§ **Job item**:
Which lines run from the one containing "無知ほど怖いものはない" to the end of the entries below? Reproduce them exactly, both ends included.

§ **Input**:
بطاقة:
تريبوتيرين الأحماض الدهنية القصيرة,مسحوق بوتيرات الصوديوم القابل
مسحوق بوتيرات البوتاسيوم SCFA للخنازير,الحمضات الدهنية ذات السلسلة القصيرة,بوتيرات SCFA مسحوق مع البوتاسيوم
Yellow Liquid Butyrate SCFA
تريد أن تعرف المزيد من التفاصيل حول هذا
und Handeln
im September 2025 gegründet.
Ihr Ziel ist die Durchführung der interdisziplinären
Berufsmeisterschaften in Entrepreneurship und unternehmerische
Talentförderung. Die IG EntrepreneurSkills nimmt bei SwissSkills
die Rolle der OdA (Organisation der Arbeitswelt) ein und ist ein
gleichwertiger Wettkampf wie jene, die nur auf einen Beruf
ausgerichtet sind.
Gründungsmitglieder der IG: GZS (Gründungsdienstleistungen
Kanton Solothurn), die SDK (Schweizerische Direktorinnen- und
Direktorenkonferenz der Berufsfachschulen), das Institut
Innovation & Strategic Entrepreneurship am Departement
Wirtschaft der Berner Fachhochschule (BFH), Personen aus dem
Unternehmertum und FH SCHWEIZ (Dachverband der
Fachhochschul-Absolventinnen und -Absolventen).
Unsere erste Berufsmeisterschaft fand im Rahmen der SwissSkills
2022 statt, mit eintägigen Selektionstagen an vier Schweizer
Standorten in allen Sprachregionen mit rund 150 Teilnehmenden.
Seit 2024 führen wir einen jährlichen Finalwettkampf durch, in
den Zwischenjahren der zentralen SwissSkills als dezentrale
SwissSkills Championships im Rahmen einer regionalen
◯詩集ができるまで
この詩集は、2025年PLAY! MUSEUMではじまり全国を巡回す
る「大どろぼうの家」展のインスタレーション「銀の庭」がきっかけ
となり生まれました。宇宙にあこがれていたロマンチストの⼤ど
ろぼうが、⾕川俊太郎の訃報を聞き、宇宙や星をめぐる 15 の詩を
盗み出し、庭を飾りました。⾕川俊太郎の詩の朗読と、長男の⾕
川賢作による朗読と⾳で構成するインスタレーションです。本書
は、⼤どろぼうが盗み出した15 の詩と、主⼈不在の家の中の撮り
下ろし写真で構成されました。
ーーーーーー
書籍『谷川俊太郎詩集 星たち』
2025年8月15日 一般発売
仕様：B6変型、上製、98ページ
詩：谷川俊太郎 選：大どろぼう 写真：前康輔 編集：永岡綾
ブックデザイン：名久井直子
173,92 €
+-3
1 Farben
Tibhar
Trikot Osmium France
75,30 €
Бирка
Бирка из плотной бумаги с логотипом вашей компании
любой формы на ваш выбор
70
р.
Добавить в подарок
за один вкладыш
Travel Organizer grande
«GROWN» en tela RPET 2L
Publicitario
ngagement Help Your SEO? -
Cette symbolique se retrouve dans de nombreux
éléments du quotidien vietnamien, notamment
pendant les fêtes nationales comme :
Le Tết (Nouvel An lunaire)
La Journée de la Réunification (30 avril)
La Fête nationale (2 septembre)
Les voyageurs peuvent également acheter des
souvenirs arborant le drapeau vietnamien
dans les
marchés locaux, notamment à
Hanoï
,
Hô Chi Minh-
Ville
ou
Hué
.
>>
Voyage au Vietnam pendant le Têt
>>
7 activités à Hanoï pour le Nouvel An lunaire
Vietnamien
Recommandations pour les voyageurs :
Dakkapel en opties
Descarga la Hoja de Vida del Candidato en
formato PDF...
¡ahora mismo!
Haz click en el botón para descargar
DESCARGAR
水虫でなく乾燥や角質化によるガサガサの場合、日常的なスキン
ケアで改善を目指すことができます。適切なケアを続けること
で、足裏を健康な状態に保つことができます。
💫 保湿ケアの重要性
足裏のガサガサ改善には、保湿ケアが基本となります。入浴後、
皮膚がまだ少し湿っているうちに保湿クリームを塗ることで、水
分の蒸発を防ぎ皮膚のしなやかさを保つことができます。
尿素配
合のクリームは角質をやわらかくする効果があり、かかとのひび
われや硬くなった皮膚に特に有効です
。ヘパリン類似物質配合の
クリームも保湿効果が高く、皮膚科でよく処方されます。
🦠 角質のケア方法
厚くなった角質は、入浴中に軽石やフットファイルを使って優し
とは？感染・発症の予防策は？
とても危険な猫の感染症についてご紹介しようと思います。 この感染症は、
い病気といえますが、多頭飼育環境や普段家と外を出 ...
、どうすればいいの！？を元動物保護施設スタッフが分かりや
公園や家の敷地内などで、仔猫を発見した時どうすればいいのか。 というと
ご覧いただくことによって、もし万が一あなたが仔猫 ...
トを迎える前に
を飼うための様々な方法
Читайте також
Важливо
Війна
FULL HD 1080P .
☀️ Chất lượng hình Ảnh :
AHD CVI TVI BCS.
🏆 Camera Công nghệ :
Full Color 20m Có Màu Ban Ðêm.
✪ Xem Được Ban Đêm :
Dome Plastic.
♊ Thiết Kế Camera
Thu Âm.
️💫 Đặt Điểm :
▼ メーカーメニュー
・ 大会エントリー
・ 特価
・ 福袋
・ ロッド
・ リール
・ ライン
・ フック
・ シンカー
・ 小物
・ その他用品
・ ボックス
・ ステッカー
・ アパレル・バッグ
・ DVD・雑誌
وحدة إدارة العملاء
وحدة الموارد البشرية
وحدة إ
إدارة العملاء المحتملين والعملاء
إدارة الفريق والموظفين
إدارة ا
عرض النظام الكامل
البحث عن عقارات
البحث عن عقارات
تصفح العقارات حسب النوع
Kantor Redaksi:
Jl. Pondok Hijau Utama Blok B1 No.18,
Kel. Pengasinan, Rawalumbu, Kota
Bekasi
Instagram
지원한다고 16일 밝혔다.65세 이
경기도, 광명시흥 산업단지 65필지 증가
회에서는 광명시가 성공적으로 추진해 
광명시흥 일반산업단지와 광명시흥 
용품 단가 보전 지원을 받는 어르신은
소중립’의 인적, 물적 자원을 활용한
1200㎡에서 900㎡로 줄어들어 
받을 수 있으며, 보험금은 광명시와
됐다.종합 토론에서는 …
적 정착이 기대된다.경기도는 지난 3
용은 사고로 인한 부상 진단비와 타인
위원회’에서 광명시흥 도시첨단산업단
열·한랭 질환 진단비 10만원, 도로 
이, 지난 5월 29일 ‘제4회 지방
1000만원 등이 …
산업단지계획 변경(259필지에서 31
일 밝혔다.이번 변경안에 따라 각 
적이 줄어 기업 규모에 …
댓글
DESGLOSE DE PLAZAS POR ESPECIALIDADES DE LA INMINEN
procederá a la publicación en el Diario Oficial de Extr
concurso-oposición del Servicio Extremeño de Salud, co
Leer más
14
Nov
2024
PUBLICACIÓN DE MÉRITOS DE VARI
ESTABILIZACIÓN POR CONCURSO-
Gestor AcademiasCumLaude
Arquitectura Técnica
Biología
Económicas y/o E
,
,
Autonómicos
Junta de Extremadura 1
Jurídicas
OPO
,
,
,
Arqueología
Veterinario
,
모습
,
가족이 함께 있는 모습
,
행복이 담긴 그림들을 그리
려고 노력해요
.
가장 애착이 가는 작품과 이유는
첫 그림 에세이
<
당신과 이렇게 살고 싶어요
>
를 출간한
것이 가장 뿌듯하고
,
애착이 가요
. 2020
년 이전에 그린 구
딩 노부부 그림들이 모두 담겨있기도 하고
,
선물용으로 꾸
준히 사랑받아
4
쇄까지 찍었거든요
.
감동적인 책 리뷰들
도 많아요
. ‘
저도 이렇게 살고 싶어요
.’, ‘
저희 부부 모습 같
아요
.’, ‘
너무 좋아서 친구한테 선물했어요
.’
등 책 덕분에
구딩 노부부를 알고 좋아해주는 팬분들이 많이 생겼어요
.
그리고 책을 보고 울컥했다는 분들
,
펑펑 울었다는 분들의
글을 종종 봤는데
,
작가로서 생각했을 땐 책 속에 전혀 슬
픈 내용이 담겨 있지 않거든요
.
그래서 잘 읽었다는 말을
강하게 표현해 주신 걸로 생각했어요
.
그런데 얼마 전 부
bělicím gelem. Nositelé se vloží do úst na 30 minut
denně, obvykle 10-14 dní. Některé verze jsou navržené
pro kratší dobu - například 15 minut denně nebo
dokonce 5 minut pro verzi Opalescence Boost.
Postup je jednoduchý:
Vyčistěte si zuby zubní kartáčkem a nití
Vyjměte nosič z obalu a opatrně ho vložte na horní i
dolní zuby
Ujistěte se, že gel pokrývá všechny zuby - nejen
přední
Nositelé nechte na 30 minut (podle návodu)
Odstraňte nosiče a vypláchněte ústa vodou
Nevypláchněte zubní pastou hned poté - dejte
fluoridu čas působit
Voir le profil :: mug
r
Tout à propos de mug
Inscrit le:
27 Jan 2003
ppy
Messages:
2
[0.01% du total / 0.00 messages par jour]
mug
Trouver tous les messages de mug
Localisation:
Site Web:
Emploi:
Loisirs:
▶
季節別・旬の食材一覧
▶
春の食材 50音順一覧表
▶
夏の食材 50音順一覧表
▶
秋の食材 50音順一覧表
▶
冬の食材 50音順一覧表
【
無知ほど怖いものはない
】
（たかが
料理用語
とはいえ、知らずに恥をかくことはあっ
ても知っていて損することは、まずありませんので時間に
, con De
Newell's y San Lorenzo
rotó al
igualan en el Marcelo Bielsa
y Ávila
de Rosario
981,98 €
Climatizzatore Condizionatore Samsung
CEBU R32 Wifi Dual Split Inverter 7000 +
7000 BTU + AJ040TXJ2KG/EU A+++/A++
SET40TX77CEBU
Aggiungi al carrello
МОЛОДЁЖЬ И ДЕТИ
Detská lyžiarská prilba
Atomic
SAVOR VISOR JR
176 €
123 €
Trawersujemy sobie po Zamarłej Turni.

§ **Solution**:
無知ほど怖いものはない
】
（たかが
料理用語
とはいえ、知らずに恥をかくことはあっ
ても知っていて損することは、まずありませんので時間に
, con De
Newell's y San Lorenzo
rotó al
igualan en el Marcelo Bielsa
y Ávila
de Rosario
981,98 €
Climatizzatore Condizionatore Samsung
CEBU R32 Wifi Dual Split Inverter 7000 +
7000 BTU + AJ040TXJ2KG/EU A+++/A++
SET40TX77CEBU
Aggiungi al carrello
МОЛОДЁЖЬ И ДЕТИ
Detská lyžiarská prilba
Atomic
SAVOR VISOR JR
176 €
123 €
Trawersujemy sobie po Zamarłej Turni.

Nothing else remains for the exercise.